• Directions
Every entry below should be copied exactly, minus the pictures.

_ _ _

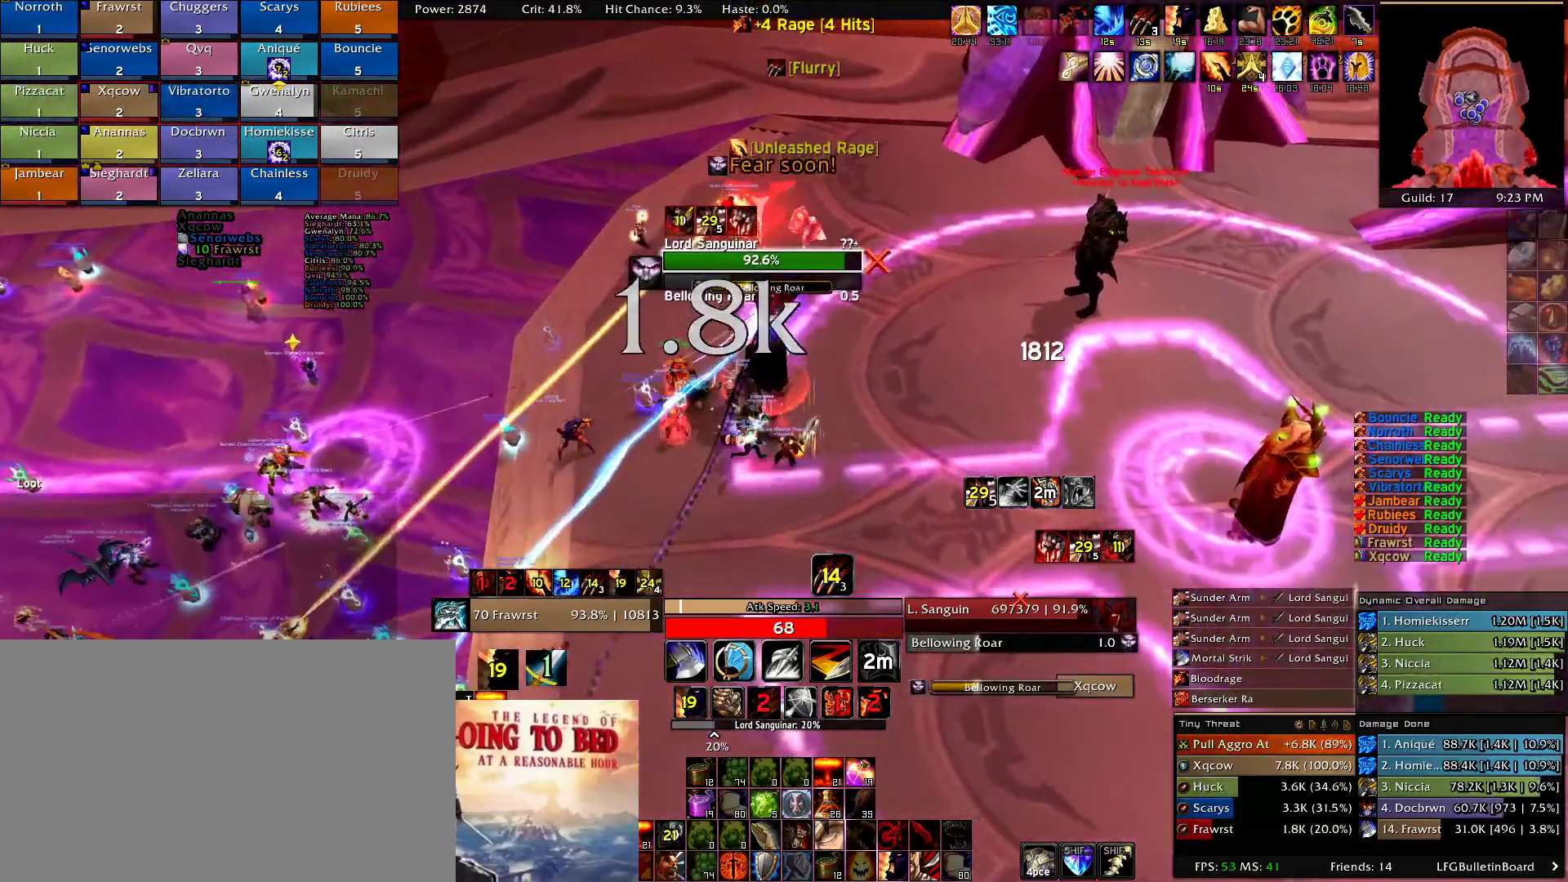
{"keys": [], "mouse": ["right"], "events": [[134, "e", "up"], [134, "w", "down"], [167, "e", "down"], [267, "e", "up"], [267, "w", "up"], [367, "2", "down"], [400, "d", "down"], [450, "2", "up"], [500, "d", "up"]]}
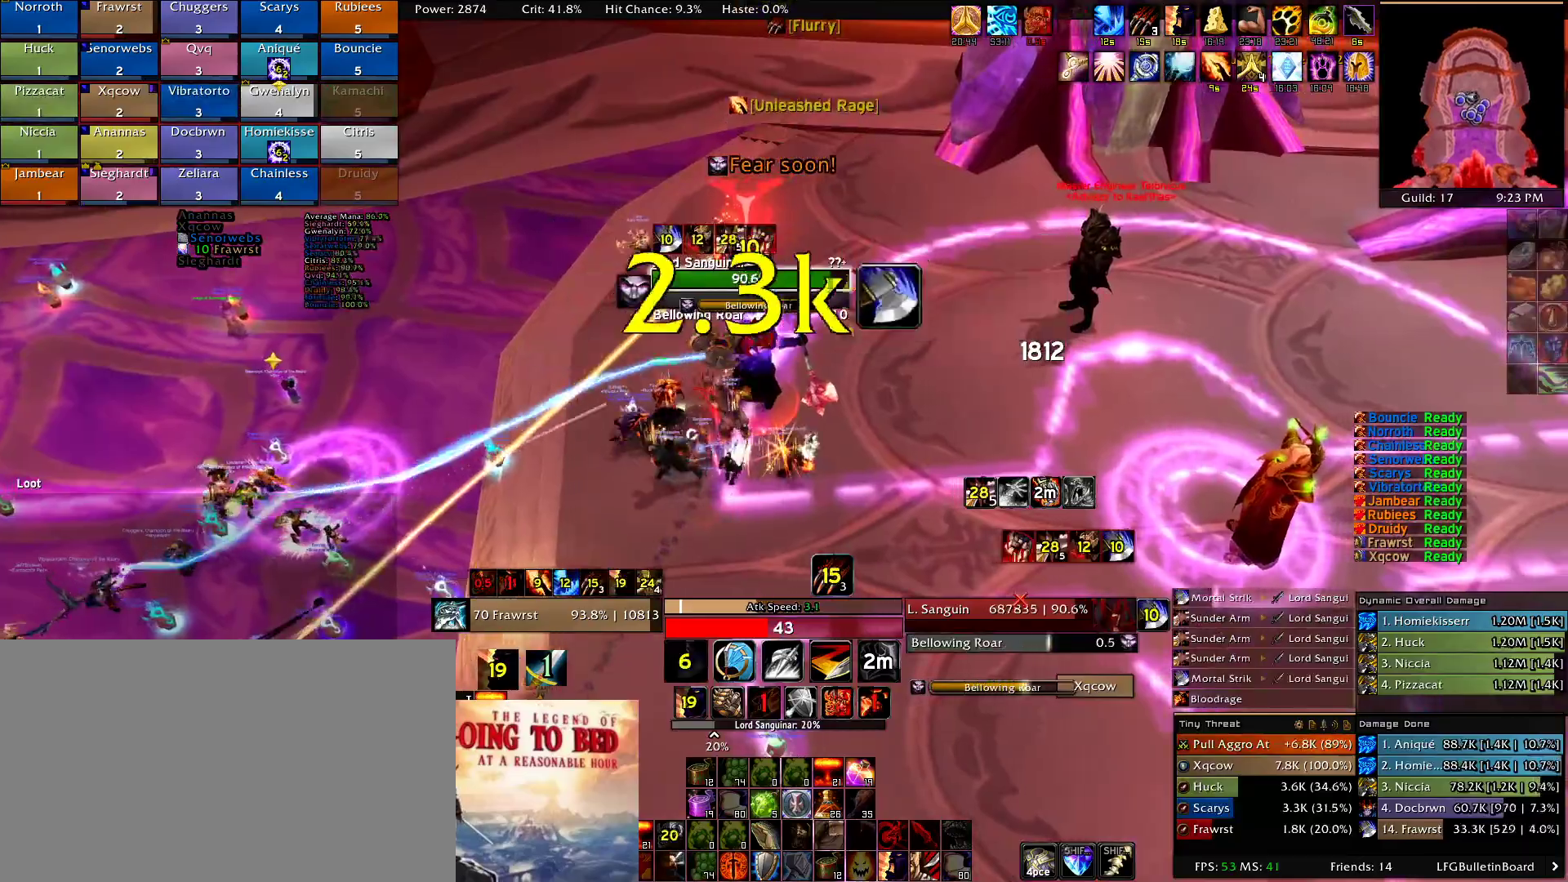
{"keys": ["2"], "mouse": ["right"], "events": [[50, "2", "down"], [134, "2", "up"], [184, "2", "down"], [284, "d", "down"], [334, "2", "up"], [417, "2", "down"], [467, "d", "up"]]}
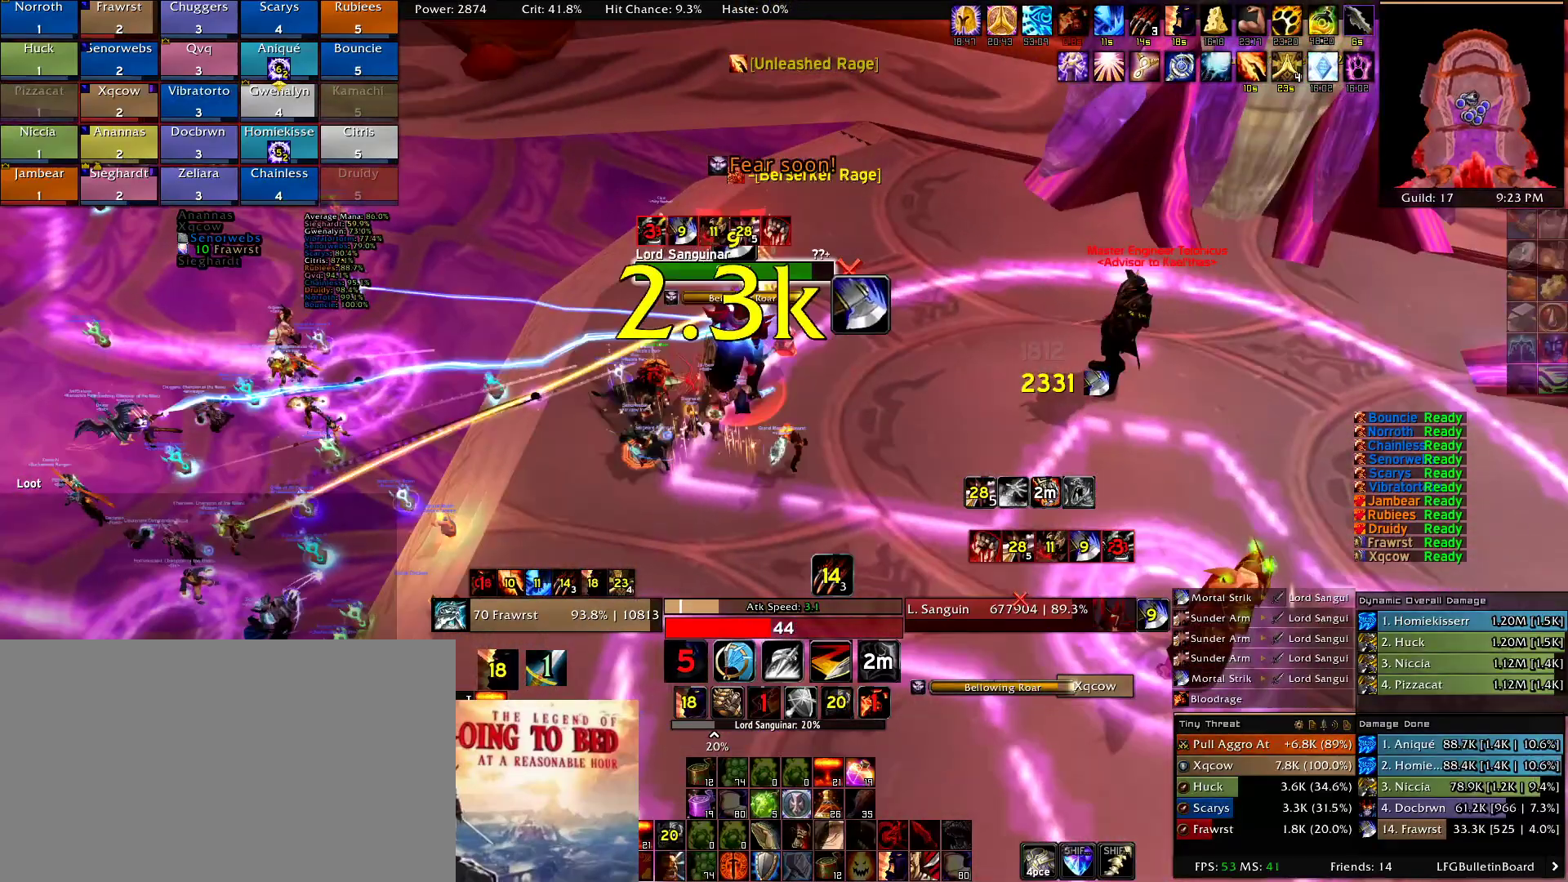
{"keys": [], "mouse": ["right"], "events": [[17, "2", "up"], [150, "a", "down"], [200, "e", "down"], [300, "e", "up"], [384, "e", "down"], [484, "a", "up"], [484, "e", "up"]]}
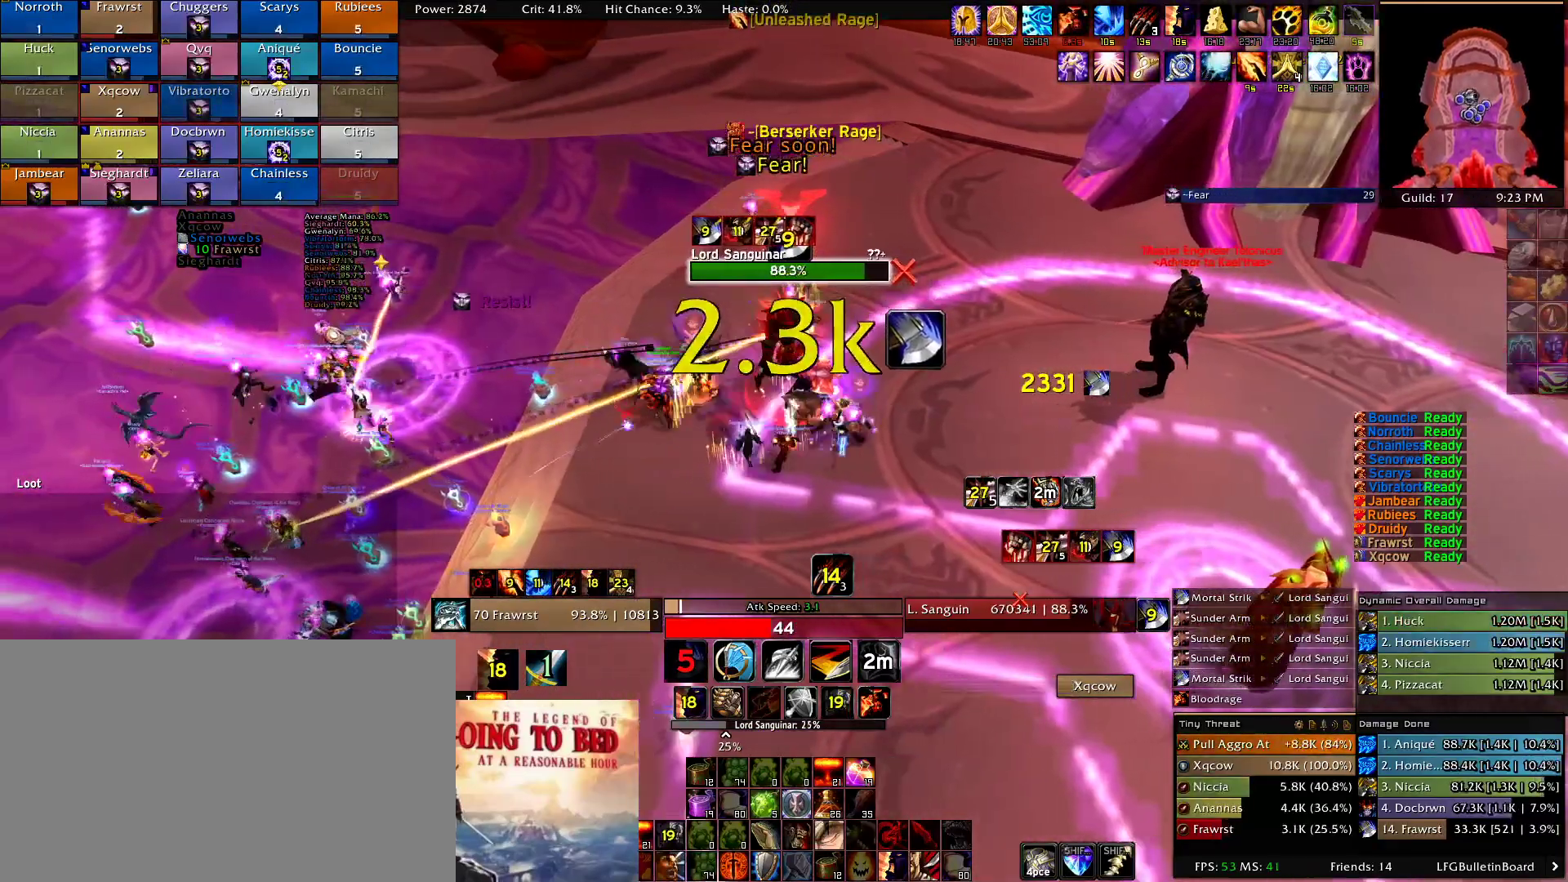
{"keys": ["w"], "mouse": ["right"], "events": [[84, "e", "down"], [134, "e", "up"], [217, "d", "down"], [350, "2", "down"], [350, "d", "up"], [400, "2", "up"], [450, "w", "down"]]}
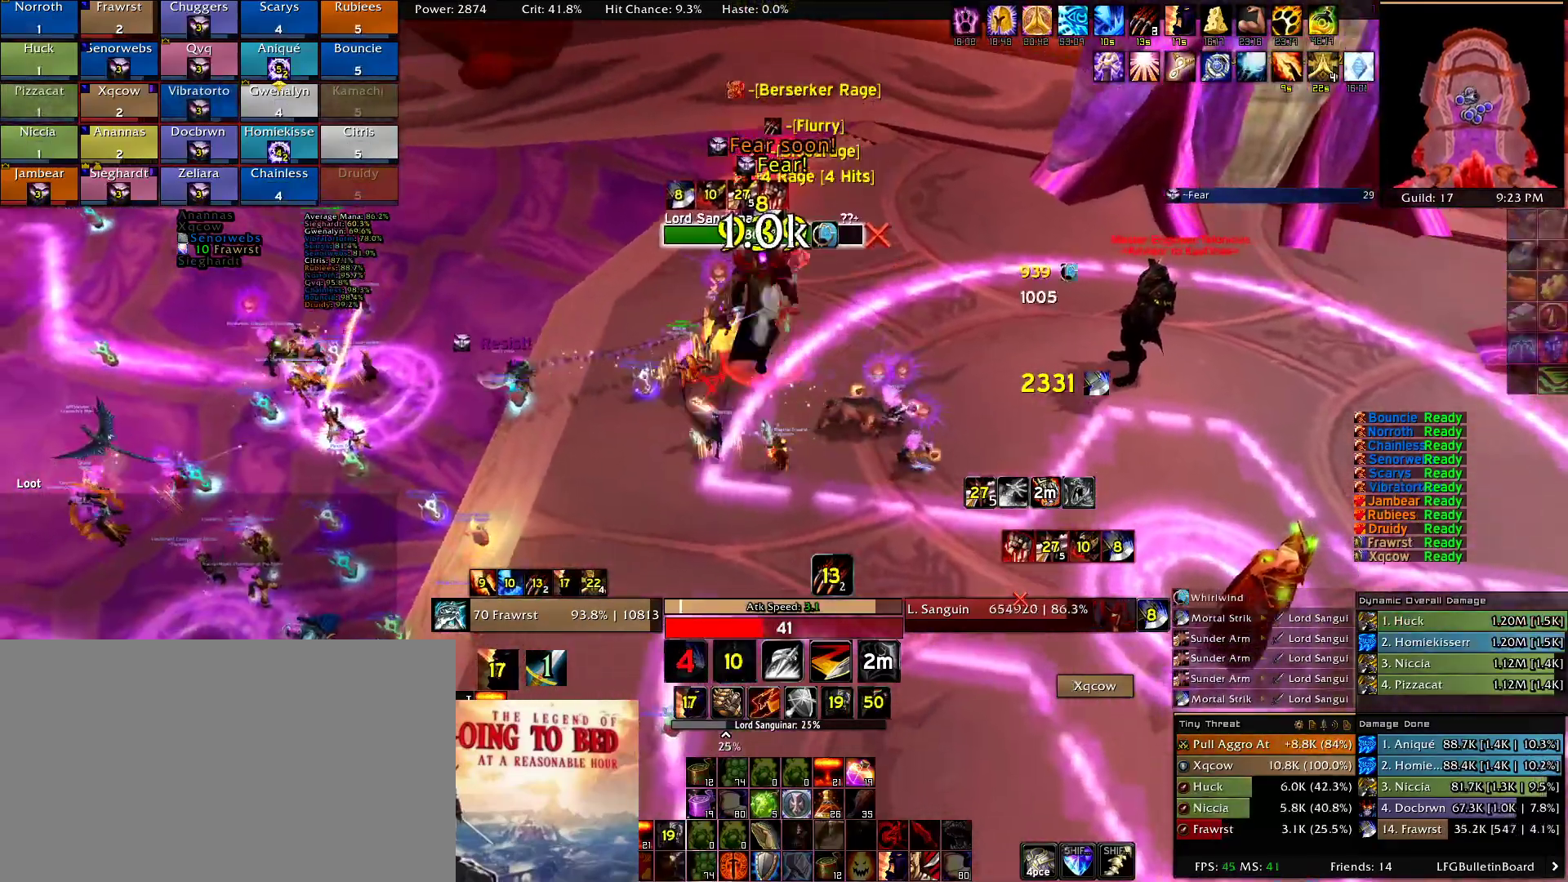
{"keys": ["e", "w"], "mouse": ["right"], "events": [[50, "2", "down"], [184, "w", "up"], [234, "e", "down"], [284, "2", "up"], [334, "w", "down"], [384, "e", "up"], [467, "e", "down"]]}
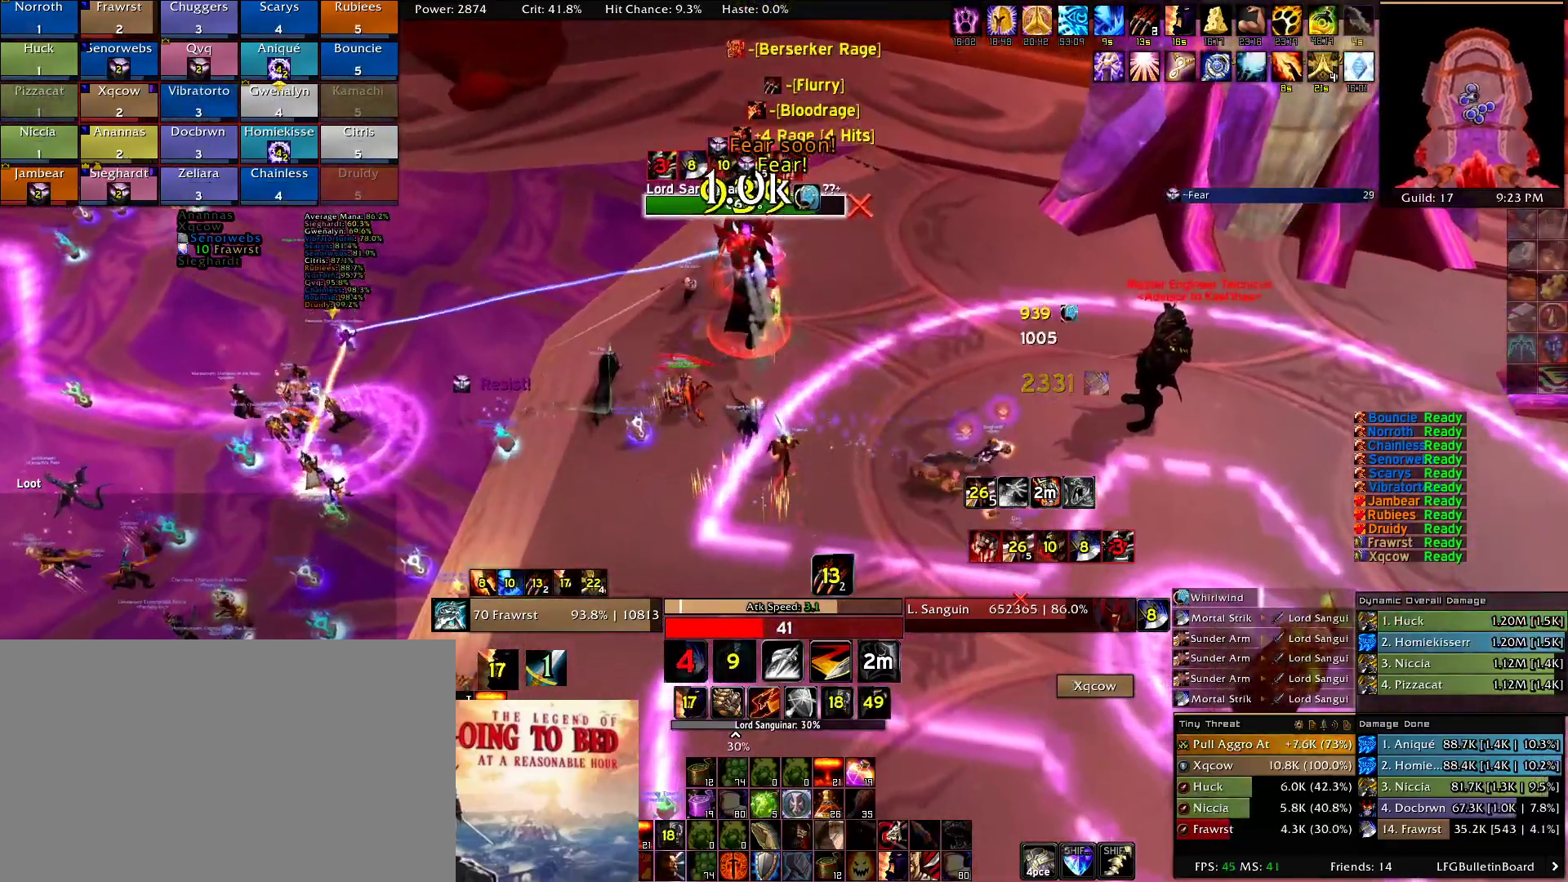
{"keys": ["e", "w"], "mouse": ["right"], "events": [[67, "e", "up"], [100, "e", "down"], [250, "e", "up"], [300, "e", "down"], [434, "e", "up"], [484, "e", "down"]]}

_ _ _

• Reply
{"keys": [], "mouse": ["right"], "events": [[134, "e", "up"], [134, "w", "down"], [167, "e", "down"], [267, "e", "up"], [267, "w", "up"], [367, "2", "down"], [400, "d", "down"], [450, "2", "up"], [500, "d", "up"]]}
{"keys": ["2"], "mouse": ["right"], "events": [[50, "2", "down"], [134, "2", "up"], [184, "2", "down"], [284, "d", "down"], [334, "2", "up"], [417, "2", "down"], [467, "d", "up"]]}
{"keys": [], "mouse": ["right"], "events": [[17, "2", "up"], [150, "a", "down"], [200, "e", "down"], [300, "e", "up"], [384, "e", "down"], [484, "a", "up"], [484, "e", "up"]]}
{"keys": ["w"], "mouse": ["right"], "events": [[84, "e", "down"], [134, "e", "up"], [217, "d", "down"], [350, "2", "down"], [350, "d", "up"], [400, "2", "up"], [450, "w", "down"]]}
{"keys": ["e", "w"], "mouse": ["right"], "events": [[50, "2", "down"], [184, "w", "up"], [234, "e", "down"], [284, "2", "up"], [334, "w", "down"], [384, "e", "up"], [467, "e", "down"]]}
{"keys": ["e", "w"], "mouse": ["right"], "events": [[67, "e", "up"], [100, "e", "down"], [250, "e", "up"], [300, "e", "down"], [434, "e", "up"], [484, "e", "down"]]}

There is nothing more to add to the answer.